The problem of what to do with digital legacies is only now being addressed as the dilemma of who owns digital assets becomes an issue affecting millions.
Facebook, Twitter, Flickr, blogs and website pages that endure long after their creator has passed away. Eerie? Strange? A regular blogger suddenly stops, leaving a silence in cyberspace that is noticed by his or her followers. Puzzlement for a while until a relative thinks to post a death notice. Then that's it. But what happens to all the information that is out there, defining what may be an entire lifetime?
Most people write a will disposing of all their worldly goods but now, as internet users get older, there is also digital property to think about.

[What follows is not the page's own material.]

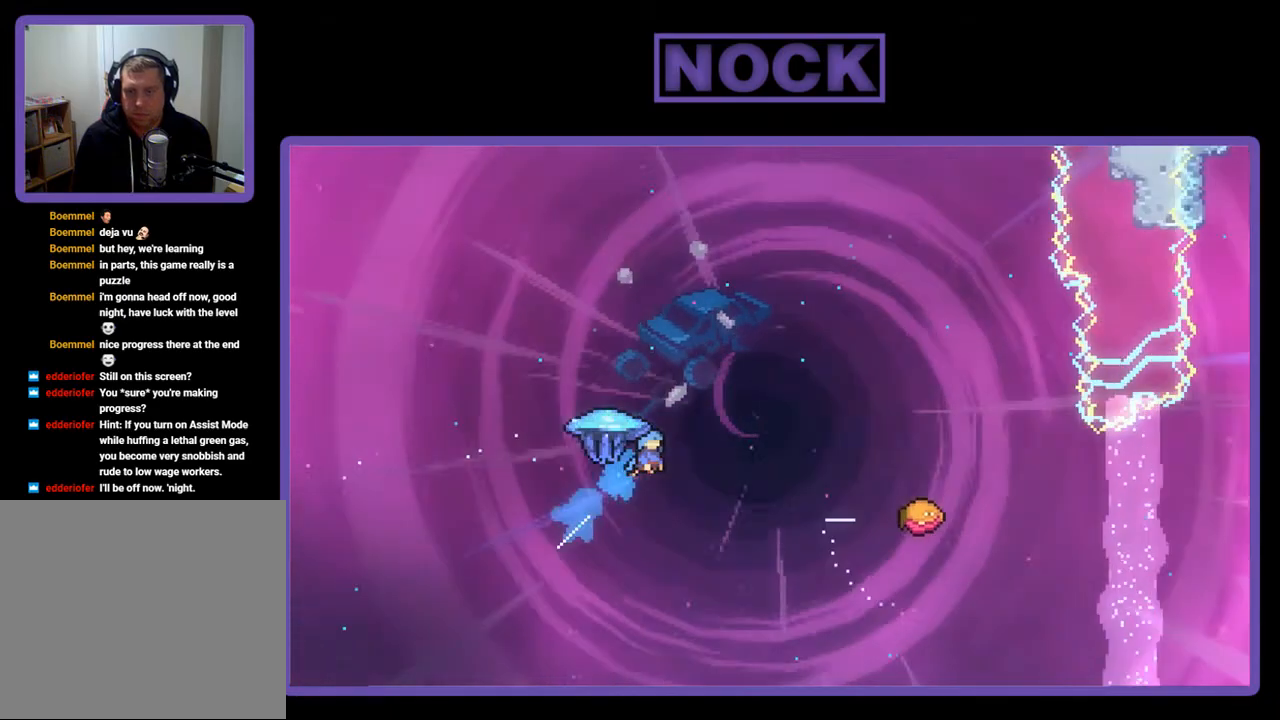
{"buttons": ["R2", "DPAD_UP", "DPAD_RIGHT"], "right_stick": "center", "events": [[367, "DPAD_UP", "up"], [400, "CIRCLE", "up"], [433, "DPAD_UP", "down"]]}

According to the
New York Times, there are about " five billion images and counting on Flickr; hundreds of thousands of YouTube videos uploaded every day; oceans of content from 20 million bloggers and 500 million Facebook members; two billion tweets a month" to be considered here. If, as the
New Scientist maintains, over 250,000 Facebook users will die in the next year, then there is an issue without precedent to be addressed.
In the US, the Uniform Law Commission is looking into the rights of trustees when it comes to accessing digital property after death and where there has been some legislation, maintain
Morrison's Solicitors in Surrey, such as in Connecticut, this is already inadequate and outdated as there is no accounting for blogs, social media accounts, online bank accounts and the list goes on.
Until now, it is the policy of the relevant online provider that mostly holds sway. Twitter and Facebook, for example, delete the account of someone who has died after receiving a copy of a death certificate. A Facebook account in the meantime can be memorialized, where the account is accessible only to friends, who can leave comments on the wall in tribute.
In a report in
Metro, Sarah Needham, a data protection lawyer, said ‘Control what is publicly available online during your lifetime – don’t wait for your executors or anyone else to sort your public profile out after death'. She goes on to state that digital assets may be exploited if controls were not put in place.
The Telegraph warns of digital grave robbers, who peruse obituaries for those containing sufficient information to enable them to steal and exploit digital identities.